Pedro Almodóvar subió al escenario en tres ocasiones para recoger el Goya al Mejor guion original, Mejor Película y Mejor Dirección por Dolor y Gloria, un largometraje en el que recupera su pulso más profundo y personal, una película atravesada por la belleza y el padecimiento. Un filme aplaudido en Cannes, elegido por la revista Time como el mejor de 2019 y que promete estatuilla en los próximos premios Óscar.

Un guiño del presidente

Dolor y gloria muestra una de las mejores versiones de Almodóvar desde Todo sobre mi madre o Volver. Quien no se haya emocionado con esa Penélope Cruz  del último fotograma es porque los prejuicios le doblegan el gusto. Y es por ese motivo, porque Almodóvar rompe siempre como la vocal en el abecedario, que resultó innecesario su guiño palaciego al presidente de Gobierno: “Espero que en los próximos cuatro años le vaya muy bien porque nos irá bien a todos”.
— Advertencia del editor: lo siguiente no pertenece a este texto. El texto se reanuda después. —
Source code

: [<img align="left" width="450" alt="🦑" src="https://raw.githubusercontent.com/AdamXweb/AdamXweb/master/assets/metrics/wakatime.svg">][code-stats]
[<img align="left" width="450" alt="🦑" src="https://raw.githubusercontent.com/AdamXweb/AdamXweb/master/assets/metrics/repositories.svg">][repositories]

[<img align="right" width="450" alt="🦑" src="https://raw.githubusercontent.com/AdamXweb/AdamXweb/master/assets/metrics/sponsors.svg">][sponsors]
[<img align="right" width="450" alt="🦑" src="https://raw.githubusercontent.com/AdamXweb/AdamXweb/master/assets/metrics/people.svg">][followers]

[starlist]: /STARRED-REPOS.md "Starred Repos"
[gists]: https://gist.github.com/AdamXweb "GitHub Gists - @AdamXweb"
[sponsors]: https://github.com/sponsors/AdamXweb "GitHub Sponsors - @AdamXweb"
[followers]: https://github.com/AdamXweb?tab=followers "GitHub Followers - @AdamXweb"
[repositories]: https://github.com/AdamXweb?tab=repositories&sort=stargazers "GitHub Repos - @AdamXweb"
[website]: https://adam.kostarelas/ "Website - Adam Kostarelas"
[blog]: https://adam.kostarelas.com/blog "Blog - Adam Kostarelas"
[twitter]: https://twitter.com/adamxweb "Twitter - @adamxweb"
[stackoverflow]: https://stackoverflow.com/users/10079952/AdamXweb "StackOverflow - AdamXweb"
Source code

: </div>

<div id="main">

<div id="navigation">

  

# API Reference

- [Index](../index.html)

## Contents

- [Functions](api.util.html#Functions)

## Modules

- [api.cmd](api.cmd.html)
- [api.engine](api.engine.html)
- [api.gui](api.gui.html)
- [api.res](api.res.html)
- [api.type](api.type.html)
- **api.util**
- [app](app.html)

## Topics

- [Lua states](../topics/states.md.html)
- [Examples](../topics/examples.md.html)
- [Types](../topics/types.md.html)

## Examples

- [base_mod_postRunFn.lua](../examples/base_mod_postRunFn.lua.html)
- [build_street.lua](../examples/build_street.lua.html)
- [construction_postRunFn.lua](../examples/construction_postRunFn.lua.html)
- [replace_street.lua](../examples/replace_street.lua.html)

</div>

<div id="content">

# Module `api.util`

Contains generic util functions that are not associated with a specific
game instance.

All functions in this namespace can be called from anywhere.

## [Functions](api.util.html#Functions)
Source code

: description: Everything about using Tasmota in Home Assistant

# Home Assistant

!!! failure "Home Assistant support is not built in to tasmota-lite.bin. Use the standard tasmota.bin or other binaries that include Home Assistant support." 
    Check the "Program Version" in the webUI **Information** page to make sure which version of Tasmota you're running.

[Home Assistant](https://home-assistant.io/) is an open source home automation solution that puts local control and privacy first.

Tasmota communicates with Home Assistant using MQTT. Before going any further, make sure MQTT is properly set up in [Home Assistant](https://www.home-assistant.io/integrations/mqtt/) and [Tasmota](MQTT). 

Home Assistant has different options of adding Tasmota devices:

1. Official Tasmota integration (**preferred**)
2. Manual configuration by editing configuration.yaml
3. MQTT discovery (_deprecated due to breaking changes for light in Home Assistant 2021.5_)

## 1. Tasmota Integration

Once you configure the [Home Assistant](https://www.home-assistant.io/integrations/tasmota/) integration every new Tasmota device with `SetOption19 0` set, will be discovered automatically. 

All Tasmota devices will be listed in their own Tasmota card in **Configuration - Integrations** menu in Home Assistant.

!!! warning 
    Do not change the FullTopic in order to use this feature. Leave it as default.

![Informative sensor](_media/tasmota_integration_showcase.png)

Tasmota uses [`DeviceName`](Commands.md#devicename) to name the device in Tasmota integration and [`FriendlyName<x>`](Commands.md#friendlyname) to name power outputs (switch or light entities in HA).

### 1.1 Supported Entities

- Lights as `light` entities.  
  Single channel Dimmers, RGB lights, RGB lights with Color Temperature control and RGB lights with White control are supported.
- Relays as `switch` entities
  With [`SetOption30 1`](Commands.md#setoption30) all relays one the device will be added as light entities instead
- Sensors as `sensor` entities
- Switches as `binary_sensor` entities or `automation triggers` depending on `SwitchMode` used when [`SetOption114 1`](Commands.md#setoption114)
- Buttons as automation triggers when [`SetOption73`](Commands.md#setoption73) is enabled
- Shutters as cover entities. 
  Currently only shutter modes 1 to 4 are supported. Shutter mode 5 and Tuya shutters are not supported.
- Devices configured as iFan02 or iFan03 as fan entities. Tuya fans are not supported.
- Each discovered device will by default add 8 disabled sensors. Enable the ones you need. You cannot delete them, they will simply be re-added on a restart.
La gala comenzó entre Pedros —"Aquí el presidente es Barroso, Pedro es Almodóvar y el guapo es Banderas”, dijo Buenafuente—, pero acabó a pedradas.  Se consumó, una vez más, la paradoja de los Goya: esa relación entre ancilar y revoltosa que mantiene el sector con un poder que lo desprecia cuando lo usa como escaparate cuando le conviene y lo castiga cuando se le resiste. El palo y la zanahoria en unos presupuestos sin aprobar. Tanto cabezón para bajar la cerviz ante la guillotina que afilan el amor propio y la contradicción. Si Goya levantara la cabeza —libre de toda sospecha— lanzaría la primera piedra.